Matt Plezier’s current art and publishing practice is informed by DIY ethics, stemming from his commitment to underground scenes. This leads to an approach that is both sensitive to divergent contexts and focused on the broad dissemination of topics. His process includes the use and experimentation of his photography, re-photographed newspaper images, image appropriation, found objects, text and silkscreens on materials for mixed media installations and publications. Repurposing and mindful usage of everyday (production) materials, translating situated narratives into accessible concepts. The engagement in (self) publishing and spatial intervention results in a multi-disciplinary approach, seeking to transform theory into action.

 

 Stewart Home

On Reviving Out of Copyright & Often Forgotten Horror Fiction to Protest Against Contemporary Urban Overdevelopment & Gentrification

It may not be immediately apparent to everyone but any writer who has spent years producing postmodern fiction has many transferable skills that can be usefully deployed in political activism. Having involved myself in protests against a luxury apartment development in central London, I decided to edit an anthology of horror stories set in this abomination. Before long I found myself encouraging other writers to use the kind of hardcore textual appropriation I favoured to protest against the blight of empty ghost homes bought to take advantage of an overheated property market in which an investor can make money from buying a flat, leaving it empty and selling it on at a profit a few years later. I will outline the specific issues and protests leading to my 2020 anthology Denizen of the Dead as well as the postmodern writing processes that led me to this radical form of print on demand literature. In terms of authors providing material to plunder for such projects my focus will be on convicted Victorian fraudster Richard Marsh, whose now largely forgotten novel The Beetle proved more popular than Bram Stoker’s Dracula at the end of the nineteenth century.

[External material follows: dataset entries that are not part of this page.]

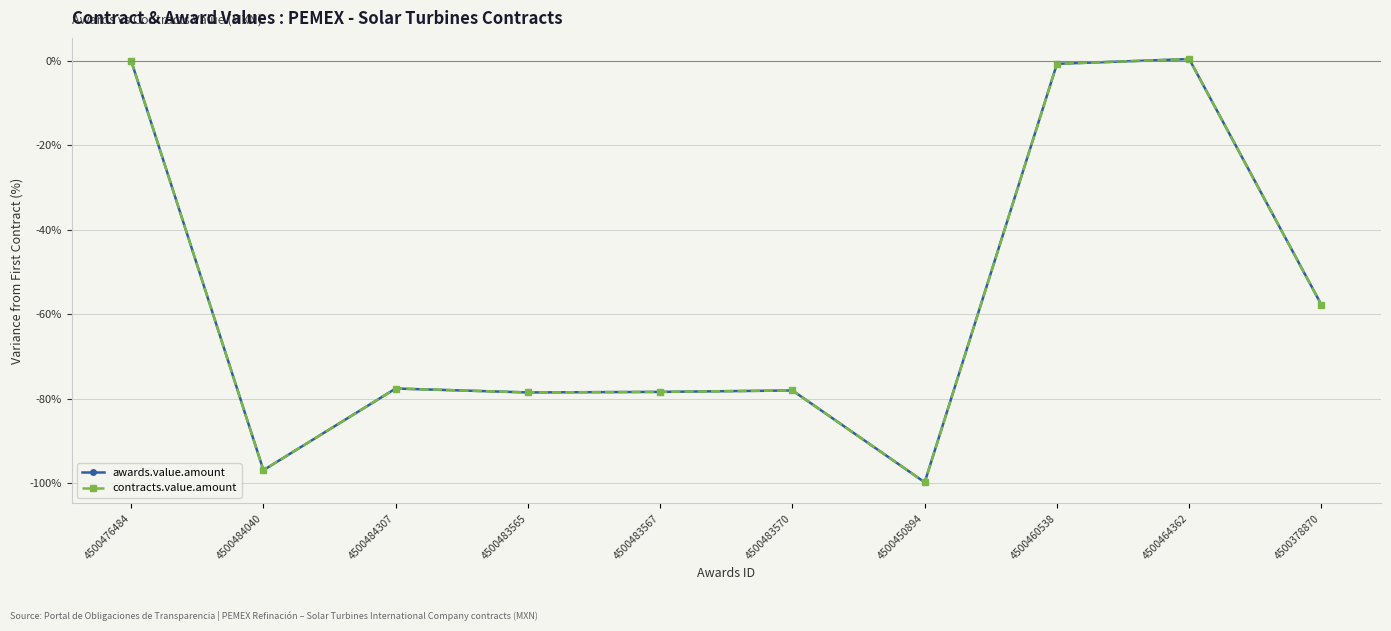

How many interior local peaks does the awards.value.amount series have?

3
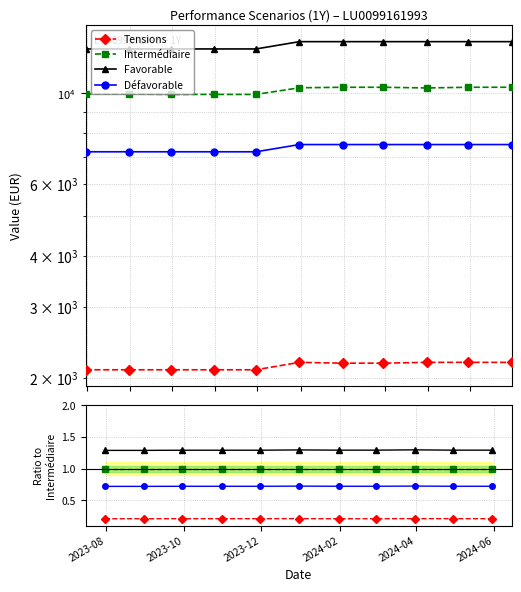

What position from the left is 2024-02?

4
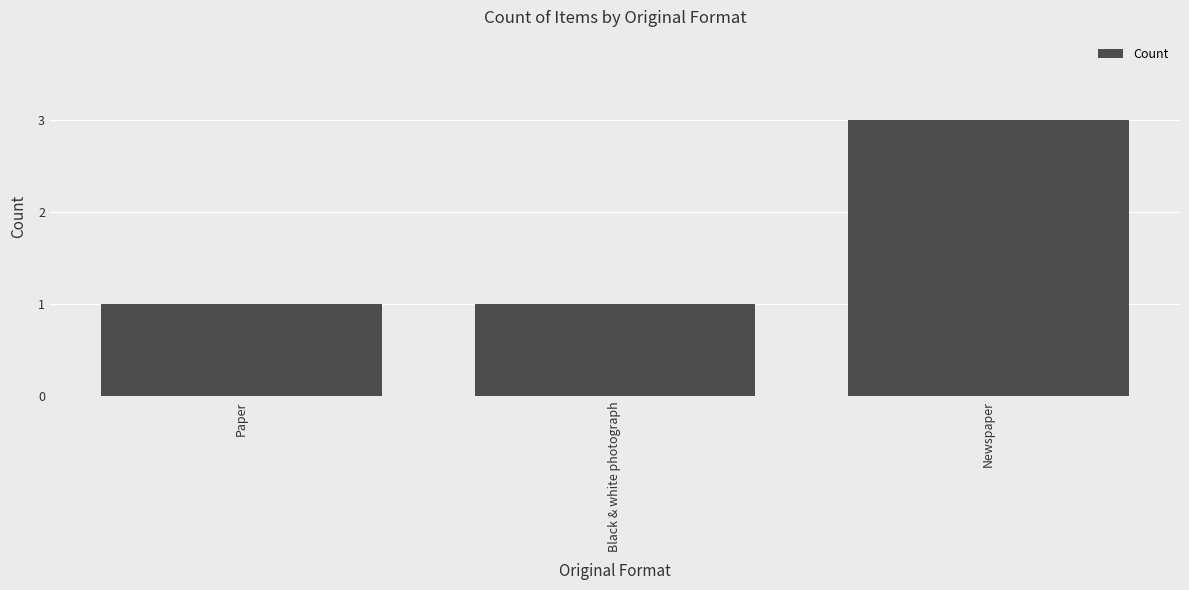

Is it true that the value at Newspaper is 3?

True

Stewart Home was born in London in 1962, where he still lives. He has been working as an artist since the early 1980s and had a mid-career retrospective at White Columns in New York in 2011. Home has work in the Arts Council of England collection. He is the author of 17 novels, 7 books of cultural commentary, as well as collections of short stories & poetry. He spends much of his free time doing things that completely exasperate the political status quo that controls the civic structure in the part of London in which he lives.

 

 

 

Dr. Andrew Hodgson is a writer and researcher based in Paris. He is author of the critical studies The Post-War Experimental Novel (Bloomsbury, 2019) and Surrealisms (Bloomsbury, 2025), and the novels Reperfusion (WPS&B, 2012) and Mnemic Symbols (Dostoyevsky Wannabe, 2019). He has edited two collections of experimental writing, Paris (Dostoyevsky Wannabe, 2019) and Praxis (Dostoyevsky Wannabe, 2021). For the book object New Forms of Art and Contagious Mental Illness (New Documents, 2023), he selected and translated a series of texts from Danish into English, describing an episode in art history following the First World War when avant-garde art and literature was thought to be a pathogen of “contagious psychopathy.” His writing has appeared in frieze, Art Basel, The Paris Review, The Guardian, and 3:AM Magazine among other venues.